PHILLIP MARTIN reporting:
In April of last year, just months out of prison, Leo Felton and his girlfriend, Erica Chase, moved to this apartment building on Salem Street. Many in this Italian-American neighborhood pride themselves on knowing everything that goes on here, but neighbor Andrea Sparks(ph) never noticed the 6'7" Felton, whose skinhead scalp tattoo was always hidden under a cap.
Ms. ANDREA SPARKS (Resident): You know, he was a big guy, so I thought if he came in, we couldn't have missed him, but I guess when it comes down to what he was all about, he probably didn't want people to see him.
MARTIN: And police say Felton's inconspicuousness had everything to do with what the couple was planning: the bombing of an ethnic landmark, possibly the New England Holocaust Memorial. And US prosecutors say they might not have discovered the alleged plot if not for an off-duty police officer who spotted Chase trying to pass a phony $20 bill at a local coffee shop. That led federal agents to the couple's apartment, where they allegedly discovered a 50-pound bag of ammonium nitrate fertilizer, similar to that used by Oklahoma City bomber Timothy McVeigh. Police also found a handgun, books on terrorism and a comic book script depicting a white supremacist ex-con planting bombs and killing residents of a black housing project.
Prosecutors describe the sketches as a blueprint for a race war. But Felton's attorney, Lenore Glaser, said they were nothing more than the expressions of an angry artist.
Ms. LENORE GLASER (Felton's Attorney): What is the evidence of actions that are criminal? Ideas in this country--the First Amendment stands for the right of all of us to associate freely and to express our ideas, whatever those ideas are.
MARTIN: Felton's induction into white supremacist culture, according to court documents, took place in Northern Prison in New Jersey, where he was incarcerated for beating up an Afro-Cuban taxi driver. During his 11 years behind bars, he slashed two black inmates and became a leader of the East Coast Aryan Brotherhood and the neofascist White Order of Thule.
Felton's ideas concerned Bob Moser of the Southern Poverty Law Center's intelligence unit.
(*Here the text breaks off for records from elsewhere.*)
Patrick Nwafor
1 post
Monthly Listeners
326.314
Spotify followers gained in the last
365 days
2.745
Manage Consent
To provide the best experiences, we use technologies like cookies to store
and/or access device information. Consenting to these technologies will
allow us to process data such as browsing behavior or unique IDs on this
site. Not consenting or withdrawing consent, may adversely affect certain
For years the group has monitored Felton's writings on an Internet Web site.
Mr. BOB MOSER (Southern Poverty Law Center): Felton has a very sophisticated knowledge of neofascist ideology and writings. He has a great grasp of Norse mythology and Jungian psychology. And really his letters and notes show a very, very active and very dangerous mind at work.
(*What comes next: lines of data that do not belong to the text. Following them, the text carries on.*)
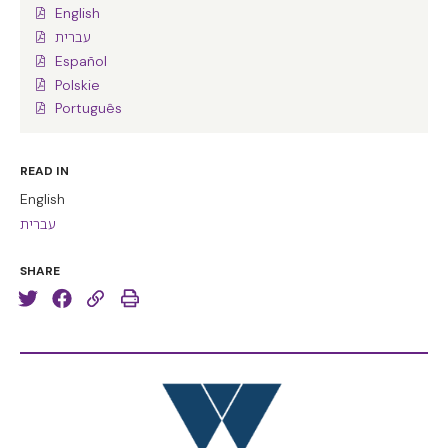
English
עברית
Español
Polskie
Português
READ IN
English
עברית
SHARE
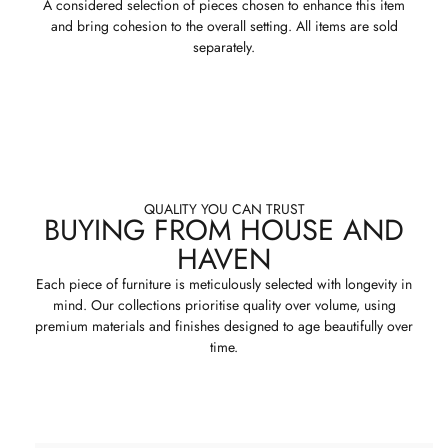
A considered selection of pieces chosen to enhance this item
and bring cohesion to the overall setting. All items are sold
separately.
QUALITY YOU CAN TRUST
BUYING FROM HOUSE AND
HAVEN
Each piece of furniture is meticulously selected with longevity in
mind. Our collections prioritise quality over volume, using
premium materials and finishes designed to age beautifully over
time.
MARTIN: Toward the end of his prison term, Felton began corresponding with Chase, a young rising star in neo-Nazi circles. What she and others did not know was that Felton harbored a deep secret which did not emerge until after his arrest in Boston. He is the son of a white mother and a black father, both former civil rights activists. In letters from his jail cell to Boston's daily newspapers, Felton lashed out at his parents, saying their mixed marriage was the cause of his troubles, and he condemned what he called the soiling of white blood.
Felton and Chase never took the stand, and their lawyers offered few witnesses to rebut the prosecution's case. A jury is deliberating on multiple charges, including counterfeiting and conspiracy to bomb. Experts on hate groups say no matter how the case turns out, it will end in irony. Leo Felton, they say, will be shunned by the very white supremacist groups he hoped to lead into a racial holy war now that the truth about his mixed-race background has been made public. For NPR News, I'm Phillip Martin in Boston.